Feminism has gained traction over the past few years, but it brings up many uncomfortable questions for women.
Yes, I believe that a woman’s worth is not measured by her appearance. But does that mean I have to give up my passion for makeup?
Sure, I want to create a society in which all genders have equal opportunities. But I would much rather stay at home with my kids than fight my way to the top of some big corporation to become its first female CEO. Does that make me a bad feminist? Or, worse, does that exclude me from the movement completely?
“Not to worry,” advertisements, influencers and celebrities vehemently assure you. “Any choice you make is inherently feminist, as long as you are making it based off of your own personal preferences and ideals. After all, how could your desire align with that of the patriarchal system that’s oppressing you?”

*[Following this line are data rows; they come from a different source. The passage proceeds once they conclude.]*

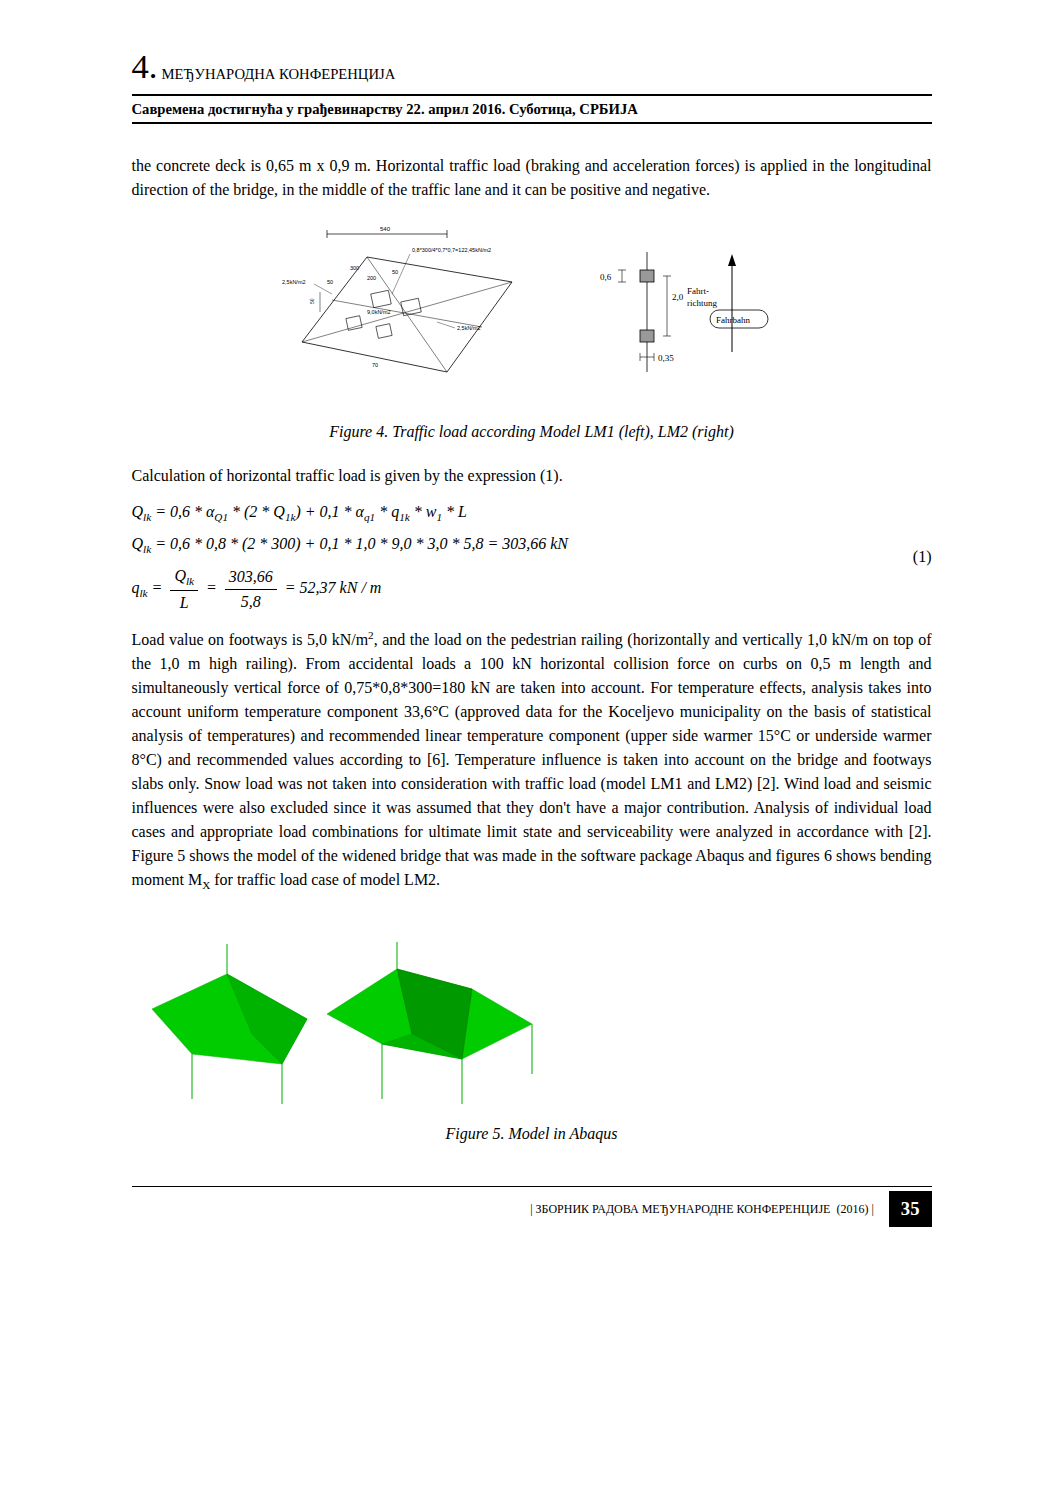4. МЕЂУНАРОДНА КОНФЕРЕНЦИЈА
Савремена достигнућа у грађевинарству 22. април 2016. Суботица, СРБИЈА
the concrete deck is 0,65 m x 0,9 m. Horizontal traffic load (braking and acceleration forces) is applied in the longitudinal direction of the bridge, in the middle of the traffic lane and it can be positive and negative.
540 300 200 50 50 0,8*300/4*0,7*0,7=122,45kN/m2 2,5kN/m2 9,0kN/m2 2,5kN/m2 70 50 2,0 0,6 0,35 Fahrt- richtung Fahrbahn
Figure 4. Traffic load according Model LM1 (left), LM2 (right)
Calculation of horizontal traffic load is given by the expression (1).
Qlk = 0,6 * αQ1 * (2 * Q1k) + 0,1 * αq1 * q1k * w1 * L
Qlk = 0,6 * 0,8 * (2 * 300) + 0,1 * 1,0 * 9,0 * 3,0 * 5,8 = 303,66 kN
qlk = Qlk L = 303,665,8 = 52,37 kN / m
(1)
Load value on footways is 5,0 kN/m2, and the load on the pedestrian railing (horizontally and vertically 1,0 kN/m on top of the 1,0 m high railing). From accidental loads a 100 kN horizontal collision force on curbs on 0,5 m length and simultaneously vertical force of 0,75*0,8*300=180 kN are taken into account. For temperature effects, analysis takes into account uniform temperature component 33,6°C (approved data for the Koceljevo municipality on the basis of statistical analysis of temperatures) and recommended linear temperature component (upper side warmer 15°C or underside warmer 8°C) and recommended values according to [6]. Temperature influence is taken into account on the bridge and footways slabs only. Snow load was not taken into consideration with traffic load (model LM1 and LM2) [2]. Wind load and seismic influences were also excluded since it was assumed that they don't have a major contribution. Analysis of individual load cases and appropriate load combinations for ultimate limit state and serviceability were analyzed in accordance with [2]. Figure 5 shows the model of the widened bridge that was made in the software package Abaqus and figures 6 shows bending moment MX for traffic load case of model LM2.
Figure 5. Model in Abaqus
| ЗБОРНИК РАДОВА МЕЂУНАРОДНЕ КОНФЕРЕНЦИЈЕ (2016) | 35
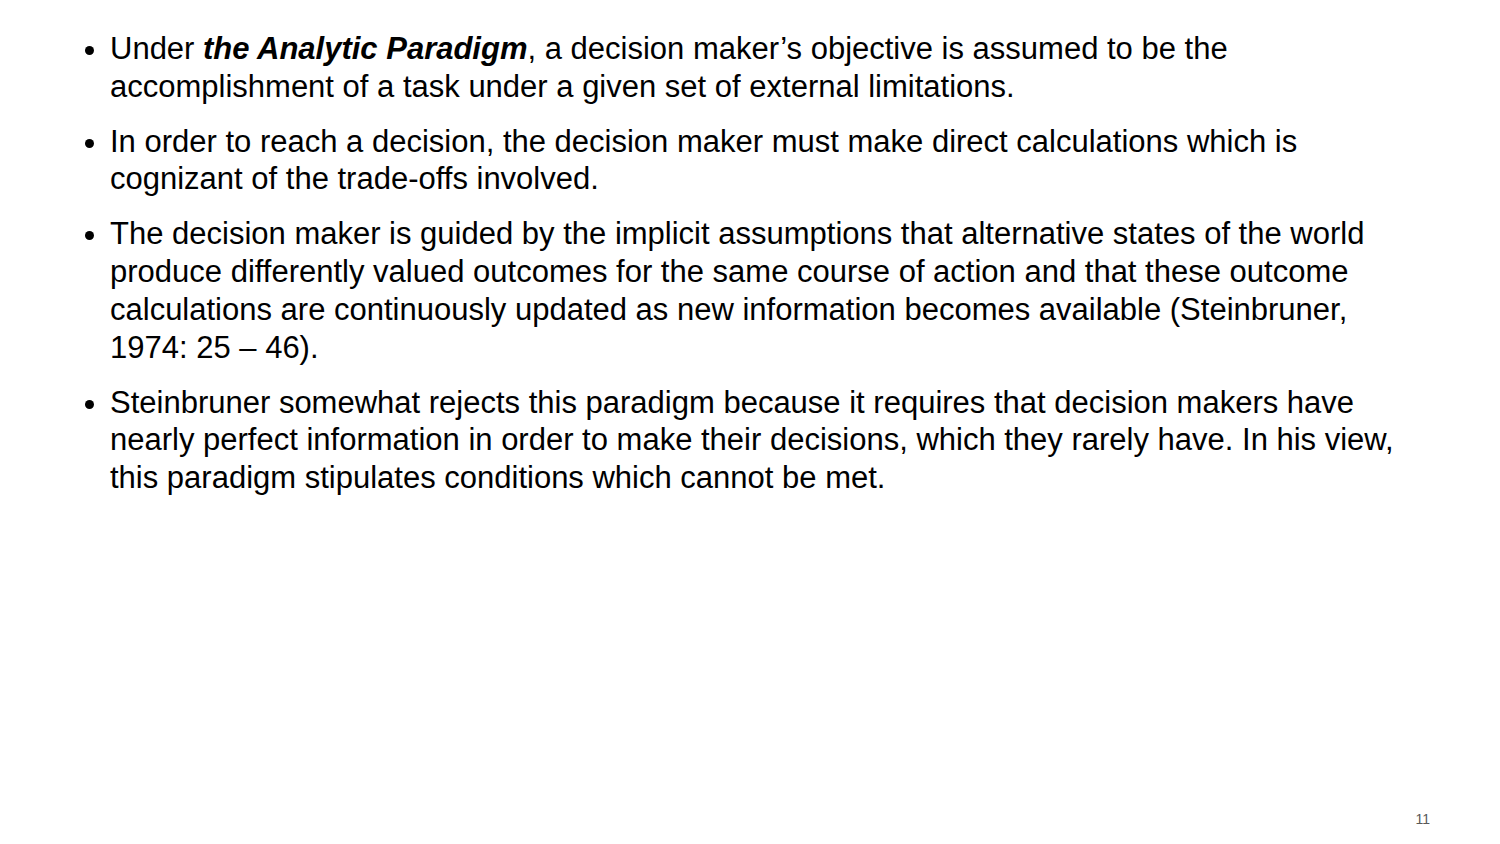Under the Analytic Paradigm, a decision maker’s objective is assumed to be the accomplishment of a task under a given set of external limitations.
In order to reach a decision, the decision maker must make direct calculations which is cognizant of the trade-offs involved.
The decision maker is guided by the implicit assumptions that alternative states of the world produce differently valued outcomes for the same course of action and that these outcome calculations are continuously updated as new information becomes available (Steinbruner, 1974: 25 – 46).
Steinbruner somewhat rejects this paradigm because it requires that decision makers have nearly perfect information in order to make their decisions, which they rarely have. In his view, this paradigm stipulates conditions which cannot be met.
11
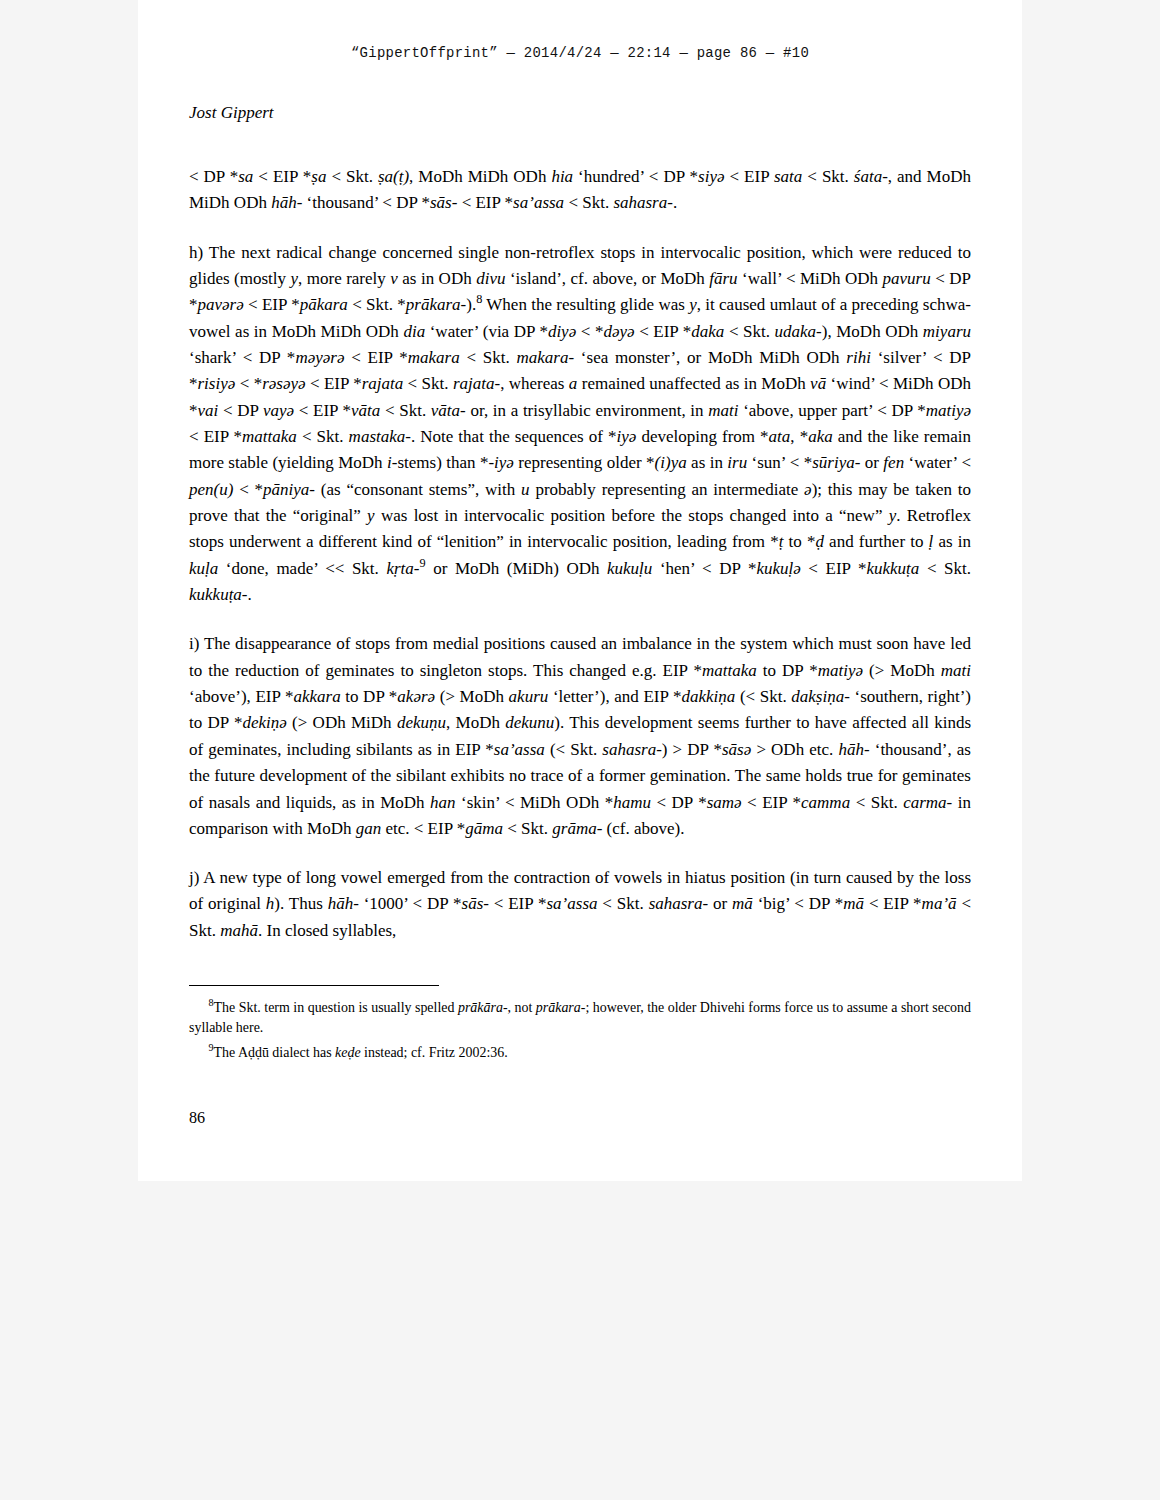“GippertOffprint” — 2014/4/24 — 22:14 — page 86 — #10
Jost Gippert
< DP *sa < EIP *ṣa < Skt. ṣa(ṭ), MoDh MiDh ODh hia ‘hundred’ < DP *siyə < EIP sata < Skt. śata-, and MoDh MiDh ODh hāh- ‘thousand’ < DP *sās- < EIP *sa’assa < Skt. sahasra-.
h) The next radical change concerned single non-retroflex stops in intervocalic position, which were reduced to glides (mostly y, more rarely v as in ODh divu ‘island’, cf. above, or MoDh fāru ‘wall’ < MiDh ODh pavuru < DP *pavərə < EIP *pākara < Skt. *prākara-).8 When the resulting glide was y, it caused umlaut of a preceding schwa-vowel as in MoDh MiDh ODh dia ‘water’ (via DP *diyə < *dəyə < EIP *daka < Skt. udaka-), MoDh ODh miyaru ‘shark’ < DP *məyərə < EIP *makara < Skt. makara- ‘sea monster’, or MoDh MiDh ODh rihi ‘silver’ < DP *risiyə < *rəsəyə < EIP *rajata < Skt. rajata-, whereas a remained unaffected as in MoDh vā ‘wind’ < MiDh ODh *vai < DP vayə < EIP *vāta < Skt. vāta- or, in a trisyllabic environment, in mati ‘above, upper part’ < DP *matiyə < EIP *mattaka < Skt. mastaka-. Note that the sequences of *iyə developing from *ata, *aka and the like remain more stable (yielding MoDh i-stems) than *-iyə representing older *(i)ya as in iru ‘sun’ < *sūriya- or fen ‘water’ < pen(u) < *pāniya- (as “consonant stems”, with u probably representing an intermediate ə); this may be taken to prove that the “original” y was lost in intervocalic position before the stops changed into a “new” y. Retroflex stops underwent a different kind of “lenition” in intervocalic position, leading from *ṭ to *ḍ and further to ḷ as in kuḷa ‘done, made’ << Skt. kṛta-9 or MoDh (MiDh) ODh kukuḷu ‘hen’ < DP *kukuḷə < EIP *kukkuṭa < Skt. kukkuṭa-.
i) The disappearance of stops from medial positions caused an imbalance in the system which must soon have led to the reduction of geminates to singleton stops. This changed e.g. EIP *mattaka to DP *matiyə (> MoDh mati ‘above’), EIP *akkara to DP *akərə (> MoDh akuru ‘letter’), and EIP *dakkiṇa (< Skt. dakṣiṇa- ‘southern, right’) to DP *dekiṇə (> ODh MiDh dekuṇu, MoDh dekunu). This development seems further to have affected all kinds of geminates, including sibilants as in EIP *sa’assa (< Skt. sahasra-) > DP *sāsə > ODh etc. hāh- ‘thousand’, as the future development of the sibilant exhibits no trace of a former gemination. The same holds true for geminates of nasals and liquids, as in MoDh han ‘skin’ < MiDh ODh *hamu < DP *samə < EIP *camma < Skt. carma- in comparison with MoDh gan etc. < EIP *gāma < Skt. grāma- (cf. above).
j) A new type of long vowel emerged from the contraction of vowels in hiatus position (in turn caused by the loss of original h). Thus hāh- ‘1000’ < DP *sās- < EIP *sa’assa < Skt. sahasra- or mā ‘big’ < DP *mā < EIP *ma’ā < Skt. mahā. In closed syllables,
8 The Skt. term in question is usually spelled prākāra-, not prākara-; however, the older Dhivehi forms force us to assume a short second syllable here.
9 The Aḍḍū dialect has keḍe instead; cf. Fritz 2002:36.
86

This idea, that a decision, no matter what it is, is feminist as long as a woman makes it of her own free will, is referred to as choice feminism.
For a while now, mainstream feminism, which is fueled by consumerism and corporate profit, has focused on relating individual choice to self-empowerment. The fact that women’s choices used to be made for them is capitalized on and thrown in our faces, making the perceived freedom we now have seem sacred and definite.
But, when we take a closer look at the reasons behind the choices we, as women make, this freedom and sense of empowerment may start to fade away. We cannot remove ourselves from the patriarchal system we live in. From the moment we are born, we are socialized to uphold these existing power structures. We are taught that we need to wear makeup and shave our body hair, that female beauty is the ultimate goal for women, that we should aspire to the labels ‘mother’ and ‘wife’ more than anything else.
That does not mean that we cannot start to find pleasure and personal identity in these actions. It does, however, mean that these choices are not made in a vacuum.
Capitalism has no interest in diminishing the patriarchy. These two systems are intertwined; destroying one severely endangers the other. However, as the trend of feminism continuously expands, companies need to make it profitable. It is in every corporation’s best interest to convince women that by deciding to buy their product, they are making a feminist choice. This way, women can feel individually empowered at the cost of systemic change, and radical action and consumerism can continue to uphold the patriarchal structures it inherently represents. If everything is sold as a feminist product, women will leave any store feeling good about their actions, regardless of whether they bought a sledgehammer or a new eyeshadow palette.
A fitting example of the dishonesty of corporate choice feminism is Vogue India’s #VogueEmpower. This advertising campaign centers around women finding freedom in their choice of appearance, their choice of partner, and their choice of career. Reporter Gunjeet Sra accurately notes the hypocrisy of these statements coming from “an industry that is based on fetishizing, objectifying and reinforcing sexist standards of beauty on women.”
Playboy, too, advocates for choice feminism, claiming that their models are discovering individual sexual liberation based on their own free will when posing for the magazine. Conveniently, this stance fits perfectly with their business model.
A choice or an action is by no means feminist just because a woman made it. This ideology paints all women as a two-dimensional force of empowerment, with all their actions resulting in a more just, equal world. If that were true, any semblance of patriarchy would have been dissolved long ago.
Choice feminism also leaves us with a sense of victim-blaming. It relates directly to the argument that if women chose to become housewives based on their will, it could not be reflective of a larger, systemic issue. This idea disregards the fact that women do not have the level of unmitigated freedom needed for all their choices to have empowering effects. It ignores the consequences of societal expectations and intersectional limitations. Poor women, for instance, do not have the same opportunity of choice between a career and staying at home with their kids as wealthy women do. Feminism is a diverse movement compiled of women from many different backgrounds (read: different levels of access to choices).
I am not here to tell women how to live their lives. We are not feminist robots, created solely to further the movement. We are three-dimensional human beings who are here to find as much joy as we possibly can in our limited time on earth. But there is danger in referring to every choice we make as feminists. Danger of ignoring the larger picture, danger of blindly supporting oppressive systems, danger of erasing the experiences of women from different intersectional backgrounds than us.
All our choices exist within the patriarchal system we aim to free ourselves from. Perhaps our choices are only feminist if they result in more freedom for women, or maybe there is no such thing as individual feminist choices under patriarchy. Most importantly, our personal decisions usually do little to affect the bigger picture. Instead of focusing on the discussion of how shaving our legs can be feminist, it is more vital to put that energy into building an equal future society for women of all backgrounds and identities – be that with or without our body hair.